Chemistry of 1α,25-(OH)₂ D₃. 1α,25-(OH)₂ D₃ is derived from the 4 cyclopentanoperhydro-phenanthrene ring structure (A, B, C, and D rings) for steroids. In 1α,25-(OH)₂ D₃, the 9,10 carbon–carbon bond of ring B is broken between ring A and rings C and D (arrow, a) and the molecule is technically classified as a seco-steroid. The molecule may then rotate along the bond between ring A and rings C and D (arrow), to provide the structure of 1α,25-(OH)₂ D₃ (a). Stepwise modification of the molecule, involving location of a oxygen atom at position 23 on the C and D ring side chain or removal of the terminal –OH group can have important biological effects (b).

Transcriptional regulation by vitamin D. Classical action of 1α,25-(OH)₂ D₃ is mediated by binding of the VDR/RXR complex at VDREs. (a) Transcriptional activation involves the co-activator molecules SRCs, NCoA62, HATs, CBP p300 and other molecules to derepress chromatin. (b) Binding of DRIP to the AF2 domain attracts a complex containing transcription factor 2B (TF2B) and RNA polymerase II (RNA Pol II) for transcription initiation. The presence of the multiprotein complex facilitates increased gene transcription. (c) 1α,25(OH)₂ D₃-mediated transcriptional repression involves VDR–RXR heterodimer association with VDR-interacting repressor (VDIR) bound to E-box-type negative VDREs (nVDREs), dissociation of the HAT co-activator and recruitment of histone deacetylase (HDAC) co-repressor. Williams syndrome transcription factor (WSTF) potentiates transrepression by interacting with a multifunctional, ATP-dependent chromatin-remodelling complex (WINAC) and chromatin. This leads to the repression of genes, such as CYP27B1 (which encodes 1α-OHase) and PTH (which encodes parathyroid hormone). (d) Non-genomic, rapid actions of 1α,25-(OH)₂ D₃ are though activation of mitogen-activated protein kinase (MAPK)–extracellular signal-regulated kinase (ERK) 1 and 2 cascade through the phosphorylation (P) and activation of Raf by protein kinase C (PKC), partly through induced changes of intra-cellular Ca²⁺ concentration (reproduced from Deeb et al. [126] with kind permission of Dr CS Johnston Roswell Park CI, New York and the publisher).

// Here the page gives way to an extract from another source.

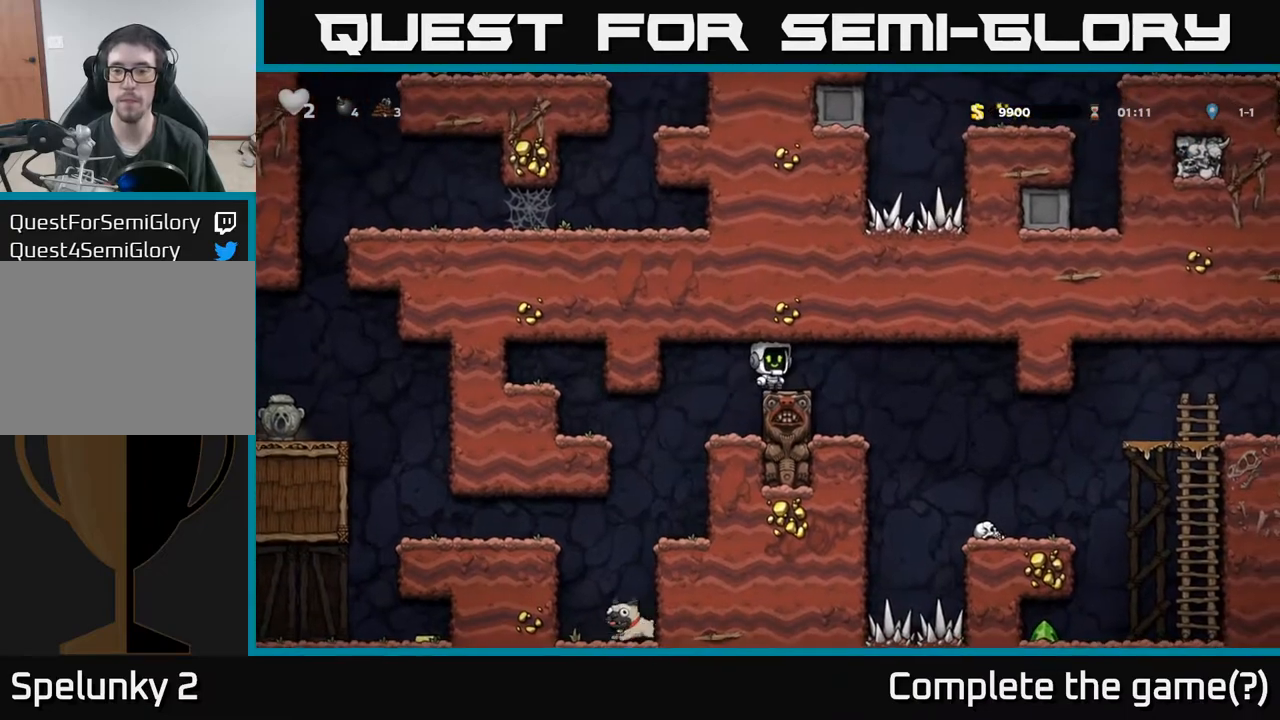
{"buttons": ["DPAD_RIGHT"], "left_stick": "center", "events": [[83, "DPAD_RIGHT", "down"]]}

Schematic representation of the vitamin D receptor (VDR) domain structure. (a) VDR protein backbone and 1α,25-(OH)₂ D₃ ligand-binding pocket. The VDR protein backbone is represented by a ribbon. A space-filling representation of 1α,25-(OH)₂ D₃ is shown within the VDR ligand-binding pocket by an atom-based structure. Conformational modification of the vitamin D side chain may influence ligand binding and transcriptional activity [125]. (b) The human VDR gene domain structure. The human VDR gene is composed of 9 exons that encode domains (A–F). Upon 1α,25(OH)₂ D₃ binding to the hormone ligand-binding domain, VDR is stabilized by the phosphorylation of serine 51 in the DNA-binding domain and serine 208 in the hinge region. VDR associates with the retinoic acid receptor (RXR) through the dimerization domains in E/F. The 1α,25-(OH)₂ D₃–VDR–RXR complex binds to the vitamin D response elements (VDREs) through the DNA-binding domain in the promoters of target genes. Conformational change in VDR results in co-repressor dissociation and enables interaction of the AF2 transactivation domain with stimulatory coactivators, such as steroid receptor coactivators (SRCs), vitamin D receptor-interacting proteins complex and nuclear coactivators.